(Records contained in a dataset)
■ ■ ■ ■ ■

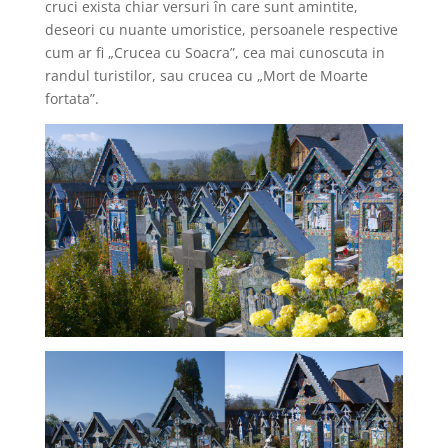
cruci exista chiar versuri în care sunt amintite,
deseori cu nuante umoristice, persoanele respective
cum ar fi „Crucea cu Soacra”, cea mai cunoscuta in
randul turistilor, sau crucea cu „Mort de Moarte
fortata”.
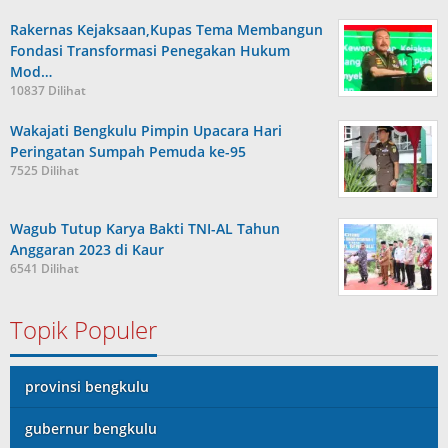
Rakernas Kejaksaan,Kupas Tema Membangun
Fondasi Transformasi Penegakan Hukum
Mod…
10837 Dilihat
Wakajati Bengkulu Pimpin Upacara Hari
Peringatan Sumpah Pemuda ke-95
7525 Dilihat
Wagub Tutup Karya Bakti TNI-AL Tahun
Anggaran 2023 di Kaur
6541 Dilihat
Topik Populer
provinsi bengkulu
gubernur bengkulu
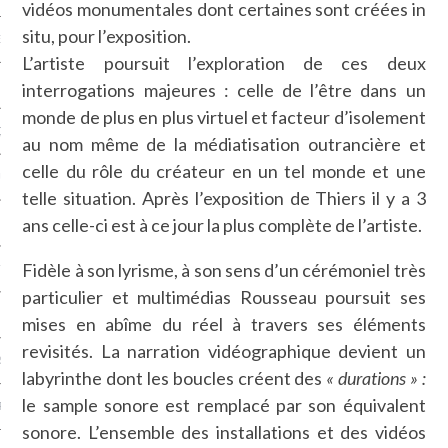
vidéos monumentales dont certaines sont créées in
situ, pour l’exposition.
NCES EN VOD
L’artiste poursuit l’exploration de ces deux
interrogations majeures : celle de l’être dans un
monde de plus en plus virtuel et facteur d’isolement
QUES
au nom même de la médiatisation outrancière et
celle du rôle du créateur en un tel monde et une
SUELS
telle situation. Après l’exposition de Thiers il y a 3
ans celle-ci est à ce jour la plus complète de l’artiste.
Fidèle à son lyrisme, à son sens d’un cérémoniel très
TURE
particulier et multimédias Rousseau poursuit ses
E
mises en abîme du réel à travers ses éléments
revisités. La narration vidéographique devient un
RAPHIE
labyrinthe dont les boucles créent des
« durations » :
le sample sonore est remplacé par son équivalent
PTIONS
sonore. L’ensemble des installations et des vidéos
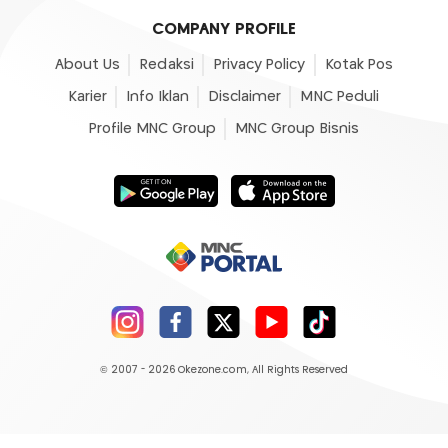
COMPANY PROFILE
About Us
Redaksi
Privacy Policy
Kotak Pos
Karier
Info Iklan
Disclaimer
MNC Peduli
Profile MNC Group
MNC Group Bisnis
© 2007 - 2026
Okezone.com
, All Rights Reserved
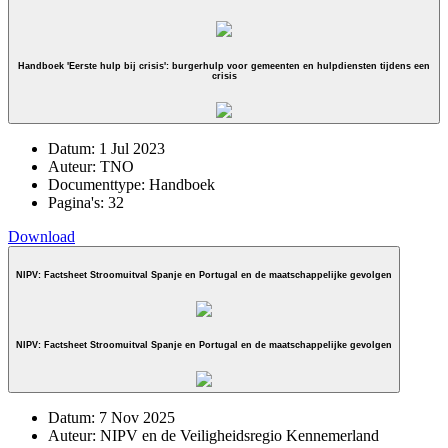
Handboek 'Eerste hulp bij crisis': burgerhulp voor gemeenten en hulpdiensten tijdens een
crisis
Datum:
1 Jul 2023
Auteur:
TNO
Documenttype:
Handboek
Pagina's:
32
Download
NIPV: Factsheet Stroomuitval Spanje en Portugal en de maatschappelijke gevolgen
NIPV: Factsheet Stroomuitval Spanje en Portugal en de maatschappelijke gevolgen
Datum:
7 Nov 2025
Auteur:
NIPV en de Veiligheidsregio Kennemerland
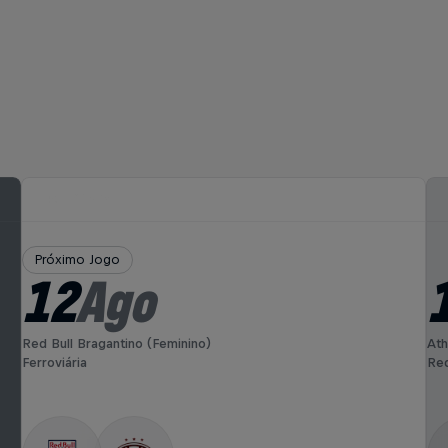
Próximo Jogo
12
Ago
Red Bull Bragantino (Feminino)
Ath
Ferroviária
Red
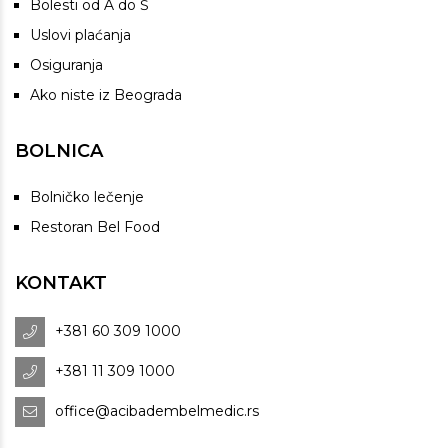
Bolesti od A do Š
Uslovi plaćanja
Osiguranja
Ako niste iz Beograda
BOLNICA
Bolničko lečenje
Restoran Bel Food
KONTAKT
+381 60 309 1000
+381 11 309 1000
office@acibadembelmedic.rs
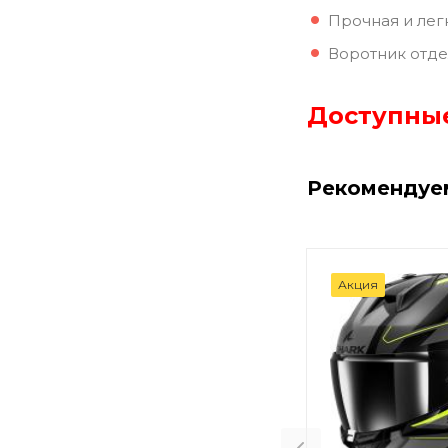
Прочная и лег
Воротник отде
Доступные
Рекомендуе
Акция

■ ■ ■ ■ ■

Job
Could you retype every record exactly, leaving the pictures out?

Your response
cruci exista chiar versuri în care sunt amintite,
deseori cu nuante umoristice, persoanele respective
cum ar fi „Crucea cu Soacra”, cea mai cunoscuta in
randul turistilor, sau crucea cu „Mort de Moarte
fortata”.
Rakernas Kejaksaan,Kupas Tema Membangun
Fondasi Transformasi Penegakan Hukum
Mod…
10837 Dilihat
Wakajati Bengkulu Pimpin Upacara Hari
Peringatan Sumpah Pemuda ke-95
7525 Dilihat
Wagub Tutup Karya Bakti TNI-AL Tahun
Anggaran 2023 di Kaur
6541 Dilihat
Topik Populer
provinsi bengkulu
gubernur bengkulu
vidéos monumentales dont certaines sont créées in
situ, pour l’exposition.
NCES EN VOD
L’artiste poursuit l’exploration de ces deux
interrogations majeures : celle de l’être dans un
monde de plus en plus virtuel et facteur d’isolement
QUES
au nom même de la médiatisation outrancière et
celle du rôle du créateur en un tel monde et une
SUELS
telle situation. Après l’exposition de Thiers il y a 3
ans celle-ci est à ce jour la plus complète de l’artiste.
Fidèle à son lyrisme, à son sens d’un cérémoniel très
TURE
particulier et multimédias Rousseau poursuit ses
E
mises en abîme du réel à travers ses éléments
revisités. La narration vidéographique devient un
RAPHIE
labyrinthe dont les boucles créent des
« durations » :
le sample sonore est remplacé par son équivalent
PTIONS
sonore. L’ensemble des installations et des vidéos
COMPANY PROFILE
About Us
Redaksi
Privacy Policy
Kotak Pos
Karier
Info Iklan
Disclaimer
MNC Peduli
Profile MNC Group
MNC Group Bisnis
© 2007 - 2026
Okezone.com
, All Rights Reserved
Handboek 'Eerste hulp bij crisis': burgerhulp voor gemeenten en hulpdiensten tijdens een
crisis
Datum:
1 Jul 2023
Auteur:
TNO
Documenttype:
Handboek
Pagina's:
32
Download
NIPV: Factsheet Stroomuitval Spanje en Portugal en de maatschappelijke gevolgen
NIPV: Factsheet Stroomuitval Spanje en Portugal en de maatschappelijke gevolgen
Datum:
7 Nov 2025
Auteur:
NIPV en de Veiligheidsregio Kennemerland
Próximo Jogo
12
Ago
Red Bull Bragantino (Feminino)
Ath
Ferroviária
Red
Bolesti od A do Š
Uslovi plaćanja
Osiguranja
Ako niste iz Beograda
BOLNICA
Bolničko lečenje
Restoran Bel Food
KONTAKT
+381 60 309 1000
+381 11 309 1000
office@acibadembelmedic.rs
Прочная и лег
Воротник отде
Доступные
Рекомендуе
Акция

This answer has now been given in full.